[Collected data]
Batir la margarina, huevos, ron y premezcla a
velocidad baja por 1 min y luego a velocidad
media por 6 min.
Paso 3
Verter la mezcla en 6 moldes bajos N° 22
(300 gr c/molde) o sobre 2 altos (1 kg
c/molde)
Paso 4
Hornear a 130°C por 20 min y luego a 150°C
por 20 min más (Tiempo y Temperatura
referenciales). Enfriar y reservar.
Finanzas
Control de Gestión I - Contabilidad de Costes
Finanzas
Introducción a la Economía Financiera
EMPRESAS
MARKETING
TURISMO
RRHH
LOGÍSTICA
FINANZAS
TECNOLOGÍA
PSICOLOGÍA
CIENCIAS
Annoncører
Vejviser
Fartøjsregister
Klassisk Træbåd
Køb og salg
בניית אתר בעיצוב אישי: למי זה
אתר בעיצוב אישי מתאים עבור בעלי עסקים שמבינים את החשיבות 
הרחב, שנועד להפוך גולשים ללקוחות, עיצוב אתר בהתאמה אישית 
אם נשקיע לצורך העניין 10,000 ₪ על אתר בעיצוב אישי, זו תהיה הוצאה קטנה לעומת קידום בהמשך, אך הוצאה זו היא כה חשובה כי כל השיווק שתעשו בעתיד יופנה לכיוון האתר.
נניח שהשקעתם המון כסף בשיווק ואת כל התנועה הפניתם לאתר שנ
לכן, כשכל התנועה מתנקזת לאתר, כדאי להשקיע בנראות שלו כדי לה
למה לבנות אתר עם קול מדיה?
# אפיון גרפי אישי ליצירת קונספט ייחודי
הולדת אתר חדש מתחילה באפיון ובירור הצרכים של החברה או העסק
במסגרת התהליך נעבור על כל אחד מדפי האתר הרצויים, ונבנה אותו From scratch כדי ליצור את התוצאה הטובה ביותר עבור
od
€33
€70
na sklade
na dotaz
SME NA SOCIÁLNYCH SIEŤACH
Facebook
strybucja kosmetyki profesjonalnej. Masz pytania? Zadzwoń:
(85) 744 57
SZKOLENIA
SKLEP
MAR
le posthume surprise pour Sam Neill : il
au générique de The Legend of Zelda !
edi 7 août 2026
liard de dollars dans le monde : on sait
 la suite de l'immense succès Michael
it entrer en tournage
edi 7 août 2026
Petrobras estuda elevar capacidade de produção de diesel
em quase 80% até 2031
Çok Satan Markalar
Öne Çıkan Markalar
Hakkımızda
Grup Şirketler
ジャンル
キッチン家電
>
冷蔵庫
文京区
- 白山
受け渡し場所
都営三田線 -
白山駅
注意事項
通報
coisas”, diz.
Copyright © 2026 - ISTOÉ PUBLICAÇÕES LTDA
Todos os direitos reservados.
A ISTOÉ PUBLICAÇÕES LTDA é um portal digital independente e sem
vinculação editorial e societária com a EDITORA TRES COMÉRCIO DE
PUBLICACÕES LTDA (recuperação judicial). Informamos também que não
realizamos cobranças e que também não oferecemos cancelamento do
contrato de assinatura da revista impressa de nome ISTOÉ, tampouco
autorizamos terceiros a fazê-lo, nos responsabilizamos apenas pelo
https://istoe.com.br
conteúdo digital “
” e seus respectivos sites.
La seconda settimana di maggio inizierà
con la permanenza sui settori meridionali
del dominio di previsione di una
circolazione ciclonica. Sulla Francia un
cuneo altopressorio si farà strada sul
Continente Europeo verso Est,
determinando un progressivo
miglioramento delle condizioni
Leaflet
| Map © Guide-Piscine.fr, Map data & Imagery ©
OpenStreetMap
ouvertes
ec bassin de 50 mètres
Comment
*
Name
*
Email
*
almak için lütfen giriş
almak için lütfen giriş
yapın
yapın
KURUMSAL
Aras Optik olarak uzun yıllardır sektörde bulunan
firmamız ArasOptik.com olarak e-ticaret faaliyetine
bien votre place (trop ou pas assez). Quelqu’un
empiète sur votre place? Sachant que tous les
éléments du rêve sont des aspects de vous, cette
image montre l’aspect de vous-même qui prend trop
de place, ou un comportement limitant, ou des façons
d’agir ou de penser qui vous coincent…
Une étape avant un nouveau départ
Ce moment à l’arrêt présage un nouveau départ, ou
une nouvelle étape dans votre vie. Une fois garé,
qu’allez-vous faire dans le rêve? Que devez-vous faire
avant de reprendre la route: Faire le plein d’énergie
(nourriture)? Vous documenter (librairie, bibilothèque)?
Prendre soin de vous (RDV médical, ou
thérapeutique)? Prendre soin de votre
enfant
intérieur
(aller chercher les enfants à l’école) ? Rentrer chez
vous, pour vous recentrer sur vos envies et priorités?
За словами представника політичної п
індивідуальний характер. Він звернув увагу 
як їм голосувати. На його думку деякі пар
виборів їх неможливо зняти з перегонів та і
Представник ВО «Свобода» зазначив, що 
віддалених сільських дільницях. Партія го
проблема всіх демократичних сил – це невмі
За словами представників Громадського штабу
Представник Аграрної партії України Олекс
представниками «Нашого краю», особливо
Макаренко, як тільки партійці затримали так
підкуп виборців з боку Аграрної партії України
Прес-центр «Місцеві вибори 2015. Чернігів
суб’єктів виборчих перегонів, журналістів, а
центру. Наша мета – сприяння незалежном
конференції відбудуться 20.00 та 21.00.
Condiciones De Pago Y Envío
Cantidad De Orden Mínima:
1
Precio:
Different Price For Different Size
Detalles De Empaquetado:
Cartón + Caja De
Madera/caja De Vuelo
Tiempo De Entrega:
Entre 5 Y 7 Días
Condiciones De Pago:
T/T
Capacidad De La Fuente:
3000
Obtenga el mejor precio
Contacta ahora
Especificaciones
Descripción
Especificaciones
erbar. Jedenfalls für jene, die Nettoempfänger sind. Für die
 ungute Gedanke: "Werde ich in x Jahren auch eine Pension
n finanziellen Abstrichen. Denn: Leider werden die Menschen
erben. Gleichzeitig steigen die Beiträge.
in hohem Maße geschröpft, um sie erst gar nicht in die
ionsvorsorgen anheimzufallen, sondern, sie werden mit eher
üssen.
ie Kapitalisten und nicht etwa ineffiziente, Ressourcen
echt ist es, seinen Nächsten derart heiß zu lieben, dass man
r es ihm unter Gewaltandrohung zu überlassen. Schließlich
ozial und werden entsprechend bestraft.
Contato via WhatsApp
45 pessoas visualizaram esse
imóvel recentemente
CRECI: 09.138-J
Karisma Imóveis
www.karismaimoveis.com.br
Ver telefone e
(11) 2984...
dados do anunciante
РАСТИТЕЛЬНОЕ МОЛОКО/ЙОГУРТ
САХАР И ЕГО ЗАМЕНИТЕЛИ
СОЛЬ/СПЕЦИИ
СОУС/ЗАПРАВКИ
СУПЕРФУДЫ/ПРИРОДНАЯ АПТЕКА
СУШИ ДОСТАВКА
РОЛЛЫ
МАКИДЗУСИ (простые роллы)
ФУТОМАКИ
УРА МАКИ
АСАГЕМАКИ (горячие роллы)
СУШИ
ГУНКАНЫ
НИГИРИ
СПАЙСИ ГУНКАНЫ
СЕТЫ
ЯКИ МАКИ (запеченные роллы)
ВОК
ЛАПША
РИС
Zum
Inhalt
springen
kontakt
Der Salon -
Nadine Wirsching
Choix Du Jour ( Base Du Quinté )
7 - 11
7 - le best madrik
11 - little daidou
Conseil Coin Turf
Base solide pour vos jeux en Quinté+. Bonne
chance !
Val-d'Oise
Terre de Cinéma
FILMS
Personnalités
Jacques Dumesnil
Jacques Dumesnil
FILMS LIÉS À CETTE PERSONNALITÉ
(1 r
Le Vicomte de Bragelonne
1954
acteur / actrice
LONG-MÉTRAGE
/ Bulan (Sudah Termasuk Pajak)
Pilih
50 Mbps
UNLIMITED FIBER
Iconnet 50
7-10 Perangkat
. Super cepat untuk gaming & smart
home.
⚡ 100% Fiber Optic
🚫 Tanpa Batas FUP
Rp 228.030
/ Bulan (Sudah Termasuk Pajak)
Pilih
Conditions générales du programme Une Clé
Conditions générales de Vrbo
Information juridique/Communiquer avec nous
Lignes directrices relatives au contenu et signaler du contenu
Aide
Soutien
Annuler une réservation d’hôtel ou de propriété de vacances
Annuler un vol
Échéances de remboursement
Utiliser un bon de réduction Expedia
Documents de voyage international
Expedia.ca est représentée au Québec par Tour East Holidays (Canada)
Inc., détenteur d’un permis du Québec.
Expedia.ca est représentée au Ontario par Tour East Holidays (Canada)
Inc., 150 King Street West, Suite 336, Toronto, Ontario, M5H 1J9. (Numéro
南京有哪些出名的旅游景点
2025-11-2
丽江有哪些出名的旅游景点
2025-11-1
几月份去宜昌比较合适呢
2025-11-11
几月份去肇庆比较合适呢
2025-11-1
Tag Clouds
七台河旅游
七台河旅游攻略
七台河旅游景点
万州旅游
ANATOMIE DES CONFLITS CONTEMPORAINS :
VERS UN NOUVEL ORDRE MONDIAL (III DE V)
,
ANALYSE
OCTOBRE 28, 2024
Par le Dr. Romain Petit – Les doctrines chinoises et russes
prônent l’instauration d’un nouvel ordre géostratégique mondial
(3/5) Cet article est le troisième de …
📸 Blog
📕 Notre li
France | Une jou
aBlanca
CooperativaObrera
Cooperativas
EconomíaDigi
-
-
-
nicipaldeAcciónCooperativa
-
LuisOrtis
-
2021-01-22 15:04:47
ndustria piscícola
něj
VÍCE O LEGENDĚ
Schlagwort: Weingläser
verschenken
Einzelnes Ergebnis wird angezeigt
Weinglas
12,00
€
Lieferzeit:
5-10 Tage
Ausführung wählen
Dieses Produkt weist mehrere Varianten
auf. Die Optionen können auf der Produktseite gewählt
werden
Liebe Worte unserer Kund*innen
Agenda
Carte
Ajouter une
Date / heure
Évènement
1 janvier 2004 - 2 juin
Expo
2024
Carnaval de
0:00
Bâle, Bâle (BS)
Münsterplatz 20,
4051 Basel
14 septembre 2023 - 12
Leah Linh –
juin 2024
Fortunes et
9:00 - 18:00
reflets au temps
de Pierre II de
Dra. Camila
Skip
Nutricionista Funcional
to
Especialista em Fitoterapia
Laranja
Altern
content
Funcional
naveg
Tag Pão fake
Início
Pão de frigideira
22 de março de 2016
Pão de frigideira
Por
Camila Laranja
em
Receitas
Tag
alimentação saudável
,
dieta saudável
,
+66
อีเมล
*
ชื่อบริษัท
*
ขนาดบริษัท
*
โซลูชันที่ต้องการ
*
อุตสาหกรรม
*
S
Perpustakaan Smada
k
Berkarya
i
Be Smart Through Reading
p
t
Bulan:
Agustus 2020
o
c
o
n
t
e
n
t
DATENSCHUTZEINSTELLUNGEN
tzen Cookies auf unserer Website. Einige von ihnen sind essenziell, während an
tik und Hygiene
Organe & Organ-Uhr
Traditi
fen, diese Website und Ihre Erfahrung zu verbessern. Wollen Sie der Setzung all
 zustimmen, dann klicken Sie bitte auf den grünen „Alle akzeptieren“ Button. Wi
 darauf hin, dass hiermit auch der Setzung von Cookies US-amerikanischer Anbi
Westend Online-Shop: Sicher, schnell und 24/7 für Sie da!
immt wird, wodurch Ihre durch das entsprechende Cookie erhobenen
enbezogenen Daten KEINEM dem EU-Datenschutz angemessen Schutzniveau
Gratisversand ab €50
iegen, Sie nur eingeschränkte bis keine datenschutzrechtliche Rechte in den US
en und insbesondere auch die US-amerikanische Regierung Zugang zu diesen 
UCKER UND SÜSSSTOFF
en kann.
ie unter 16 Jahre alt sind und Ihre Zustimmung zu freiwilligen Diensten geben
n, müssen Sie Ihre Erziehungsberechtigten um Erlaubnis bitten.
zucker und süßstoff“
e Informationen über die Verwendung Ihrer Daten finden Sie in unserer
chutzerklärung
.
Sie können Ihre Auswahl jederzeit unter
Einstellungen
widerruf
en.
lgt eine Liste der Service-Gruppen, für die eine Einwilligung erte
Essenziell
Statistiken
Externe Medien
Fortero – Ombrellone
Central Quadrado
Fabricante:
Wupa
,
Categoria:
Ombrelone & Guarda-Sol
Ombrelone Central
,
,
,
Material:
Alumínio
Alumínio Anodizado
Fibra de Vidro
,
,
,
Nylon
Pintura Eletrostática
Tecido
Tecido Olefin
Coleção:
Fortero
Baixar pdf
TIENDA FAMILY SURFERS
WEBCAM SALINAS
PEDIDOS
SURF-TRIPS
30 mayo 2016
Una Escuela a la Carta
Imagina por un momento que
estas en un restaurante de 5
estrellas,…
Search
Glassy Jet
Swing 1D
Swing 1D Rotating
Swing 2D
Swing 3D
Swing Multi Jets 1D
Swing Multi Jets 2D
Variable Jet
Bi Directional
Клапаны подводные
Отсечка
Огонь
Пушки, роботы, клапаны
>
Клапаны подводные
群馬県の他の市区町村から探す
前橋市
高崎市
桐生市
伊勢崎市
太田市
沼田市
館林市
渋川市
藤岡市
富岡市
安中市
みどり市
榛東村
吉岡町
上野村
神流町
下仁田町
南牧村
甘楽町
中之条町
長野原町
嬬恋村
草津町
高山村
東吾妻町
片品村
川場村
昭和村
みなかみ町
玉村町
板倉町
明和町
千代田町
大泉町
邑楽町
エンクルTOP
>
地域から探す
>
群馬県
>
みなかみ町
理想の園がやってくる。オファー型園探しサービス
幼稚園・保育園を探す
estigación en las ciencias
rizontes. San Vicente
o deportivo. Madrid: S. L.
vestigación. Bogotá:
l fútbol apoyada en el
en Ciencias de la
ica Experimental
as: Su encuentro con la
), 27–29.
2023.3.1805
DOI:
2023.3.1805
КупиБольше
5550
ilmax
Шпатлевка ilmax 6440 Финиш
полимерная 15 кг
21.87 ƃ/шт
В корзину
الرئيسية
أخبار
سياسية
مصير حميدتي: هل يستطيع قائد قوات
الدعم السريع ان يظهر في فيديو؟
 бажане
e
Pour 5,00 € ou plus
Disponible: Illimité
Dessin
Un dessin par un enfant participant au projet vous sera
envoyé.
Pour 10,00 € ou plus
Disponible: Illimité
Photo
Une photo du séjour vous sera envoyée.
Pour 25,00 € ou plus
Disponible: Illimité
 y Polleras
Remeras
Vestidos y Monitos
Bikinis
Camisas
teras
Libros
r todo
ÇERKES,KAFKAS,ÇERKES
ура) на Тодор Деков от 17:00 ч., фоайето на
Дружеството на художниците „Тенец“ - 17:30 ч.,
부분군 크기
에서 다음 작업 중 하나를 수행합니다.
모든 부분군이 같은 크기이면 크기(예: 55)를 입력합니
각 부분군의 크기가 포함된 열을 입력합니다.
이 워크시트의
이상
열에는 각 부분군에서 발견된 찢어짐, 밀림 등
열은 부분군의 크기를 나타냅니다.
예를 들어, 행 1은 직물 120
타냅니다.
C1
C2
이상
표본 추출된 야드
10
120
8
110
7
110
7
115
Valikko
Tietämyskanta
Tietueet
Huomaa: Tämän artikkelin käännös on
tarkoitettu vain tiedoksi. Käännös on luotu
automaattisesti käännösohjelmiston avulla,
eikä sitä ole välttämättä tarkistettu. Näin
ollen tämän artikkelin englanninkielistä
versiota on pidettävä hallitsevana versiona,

■ **WHAT THE TASK REQUIRES**:
Show each line of the listing that contains the word "soin", copying the whole line.

■ **WRITTEN ANSWER**:
Prendre soin de vous (RDV médical, ou
thérapeutique)? Prendre soin de votre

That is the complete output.